Opposition to a planned 8100-cow Licolnshire “super dairy” shows little sign of diminishing.
Some 164 people met representatives from Nocton Dairies, the consortium that wants to set up the farm south of Lincoln.
Three farmers involved in the project had hoped to convince local residents of its merits by exhibiting their plans last weekend.
The exhibition was intended to show villagers what the site would look like and win round the project’s critics.
But an informal exit poll of the exhibition’s visitors found 153 people against the plans and only eight in favour.
A further three people were undecided, reported the Lincolnshire Echo.
The three farmers involved in the £40m project withdrew their original planning application earlier this year.
Having addressed a number of environmental issues, they hope to resubmit the application to North Kesteven District Council.
The farmers involved are milk producers Peter Willes from Devon, David Barnes from Lancashire and Lincolnshire grower Robert Howard.

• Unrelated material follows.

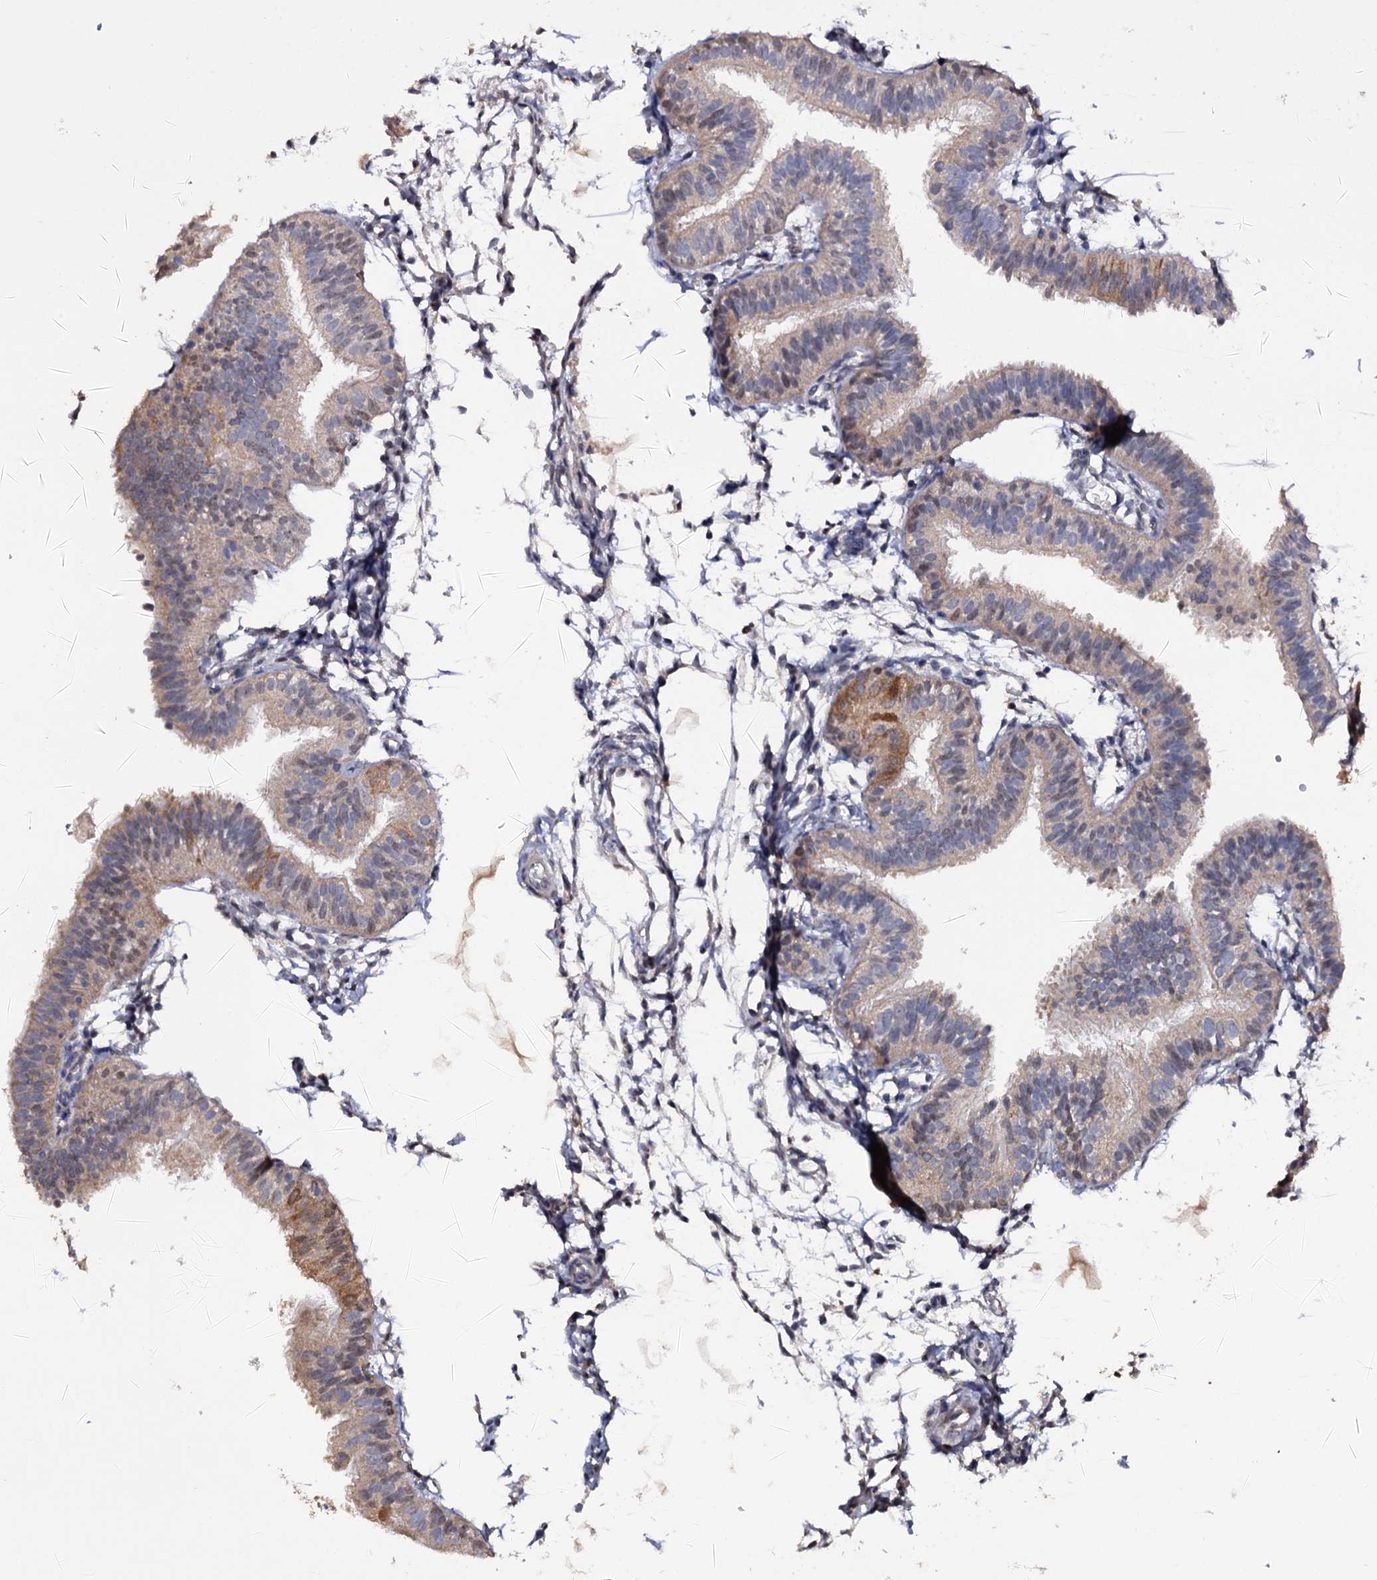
{"staining": {"intensity": "moderate", "quantity": ">75%", "location": "cytoplasmic/membranous"}, "tissue": "fallopian tube", "cell_type": "Glandular cells", "image_type": "normal", "snomed": [{"axis": "morphology", "description": "Normal tissue, NOS"}, {"axis": "topography", "description": "Fallopian tube"}], "caption": "A brown stain shows moderate cytoplasmic/membranous positivity of a protein in glandular cells of normal fallopian tube. (DAB = brown stain, brightfield microscopy at high magnification).", "gene": "CRYL1", "patient": {"sex": "female", "age": 35}}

The super dairy would be built on land between Dunston and Nocton, about six miles south of Lincoln.
If approved, the farm would be home to more than 8100 cows, producing up to 250,000 litres of milk daily and employing 85 staff.
It would have access to 8500ha (21,000 acres) of nearby farmland for forage production and manure spreading.
The farmers claim the plan will boost the rural economy in an area where decent jobs can be hard to come by.
They insist the welfare of the animals will top the agenda at what would be Europe’s biggest dairy farm.
But opponents disagree, citing concerns over welfare, the environment and the impact on local village life.
Campaigners at Compassion in World Farming said the proposals posed a giant threat to animal welfare.
“We shall all continue to argue that the project is bad for Lincolnshire, bad for UK farmers, and bad for farm animals,” said CIWF director Joyce D’Silva.